Then what should be returned in that case?


> Try this to verify approaches:
> 
> #!/Users/aalexandre/bin/rdmd
> import std.stdio, std.conv, std.math;
> 
> void main(string[] args)
> {
>     auto low = to!double(args[1]);
>     auto up = to!double(args[2]);
>     auto step = to!double(args[3]);
>     writeln("Predicted: ", low + fmod(up-low, step)*step);
>     for (;;)
>     {
>         auto next = low + step;

Aren't you accumulating roundoff errors here? Since + may introduce an error of 1/2 ulp, if your loop runs in n steps, wouldn't it accumulate an error of n/2 ulps? For large n, this would significantly skew your results.


>         if (next >= up) break;
>         low = next;
>     }
>     writeln("Actual: ", low);
> }
[...]


T

-- 
All problems are easy in retrospect.

On 12/24/13 1:09 PM, H. S. Teoh wrote:
> On Tue, Dec 24, 2013 at 12:57:02PM -0800, Andrei Alexandrescu wrote:
>> On 12/24/13 11:59 AM, H. S. Teoh wrote:
>>> On Tue, Dec 24, 2013 at 11:35:49AM -0800, Andrei Alexandrescu wrote:
>>>> On 12/24/13 10:56 AM, Craig Dillabaugh wrote:
>>>>> On Tuesday, 24 December 2013 at 17:10:53 UTC, Andrei Alexandrescu
>>>>> wrote:
>>> [...]
>>>>>> The integral cases are easy. We need to crack the floating point
>>>>>> case: given numbers low, up, and step, what's the closest number
>>>>>> smaller than up that's reached by repeated adds of step to low?
>>>>>>
>>>>>> Andrei
>>>>>
>>>>> Doesn't think work, or am I missing something?
>>>>>
>>>>> low + floor( (up-low)/step ) * step
>>>>
>>>> I doubt it's anything as simple as that. The magnitudes of up, low,
>>>> and step must be taken into account.
>>> [...]
>>>
>>> What about low + fmod(up-low, step)*step? Is that better? (Assuming
>>> that fmod would take relative magnitudes into account, of course.)

------------------------

■ **YOUR ASSIGNMENT**: Reproduce the portion of the forum excerpt above that runs from "On 12/24/13 1:09" up to and including "step to low?", with every character unchanged.

■ **DATASET**:
------------------------

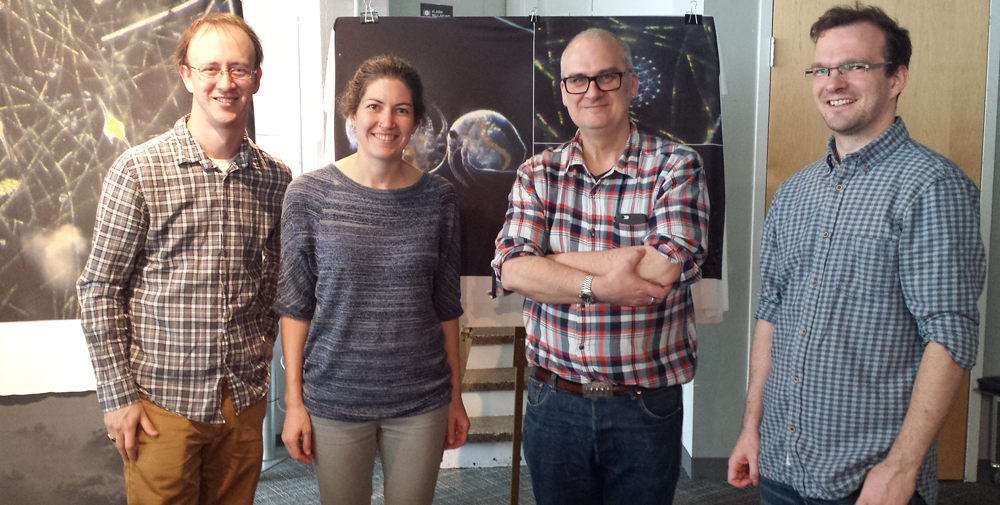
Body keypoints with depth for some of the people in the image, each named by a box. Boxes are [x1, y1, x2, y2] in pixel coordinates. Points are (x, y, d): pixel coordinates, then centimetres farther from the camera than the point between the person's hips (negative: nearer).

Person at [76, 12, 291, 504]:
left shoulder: (277, 178, 3)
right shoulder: (138, 170, -8)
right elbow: (99, 289, -6)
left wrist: (264, 342, 6)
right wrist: (118, 397, -8)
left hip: (245, 399, 4)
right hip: (163, 402, -3)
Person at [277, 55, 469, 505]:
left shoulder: (438, 198, -1)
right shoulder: (309, 194, -6)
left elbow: (446, 305, 5)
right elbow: (294, 305, -2)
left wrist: (456, 396, 8)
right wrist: (293, 401, -3)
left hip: (421, 400, 1)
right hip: (335, 397, -1)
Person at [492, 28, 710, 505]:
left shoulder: (676, 166, -6)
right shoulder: (537, 174, 2)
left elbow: (665, 268, -21)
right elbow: (511, 270, -9)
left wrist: (548, 259, -13)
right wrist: (599, 286, -23)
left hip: (645, 408, -2)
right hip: (553, 400, 3)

------------------------

■ **TASK ANSWER**:
On 12/24/13 1:09 PM, H. S. Teoh wrote:
> On Tue, Dec 24, 2013 at 12:57:02PM -0800, Andrei Alexandrescu wrote:
>> On 12/24/13 11:59 AM, H. S. Teoh wrote:
>>> On Tue, Dec 24, 2013 at 11:35:49AM -0800, Andrei Alexandrescu wrote:
>>>> On 12/24/13 10:56 AM, Craig Dillabaugh wrote:
>>>>> On Tuesday, 24 December 2013 at 17:10:53 UTC, Andrei Alexandrescu
>>>>> wrote:
>>> [...]
>>>>>> The integral cases are easy. We need to crack the floating point
>>>>>> case: given numbers low, up, and step, what's the closest number
>>>>>> smaller than up that's reached by repeated adds of step to low?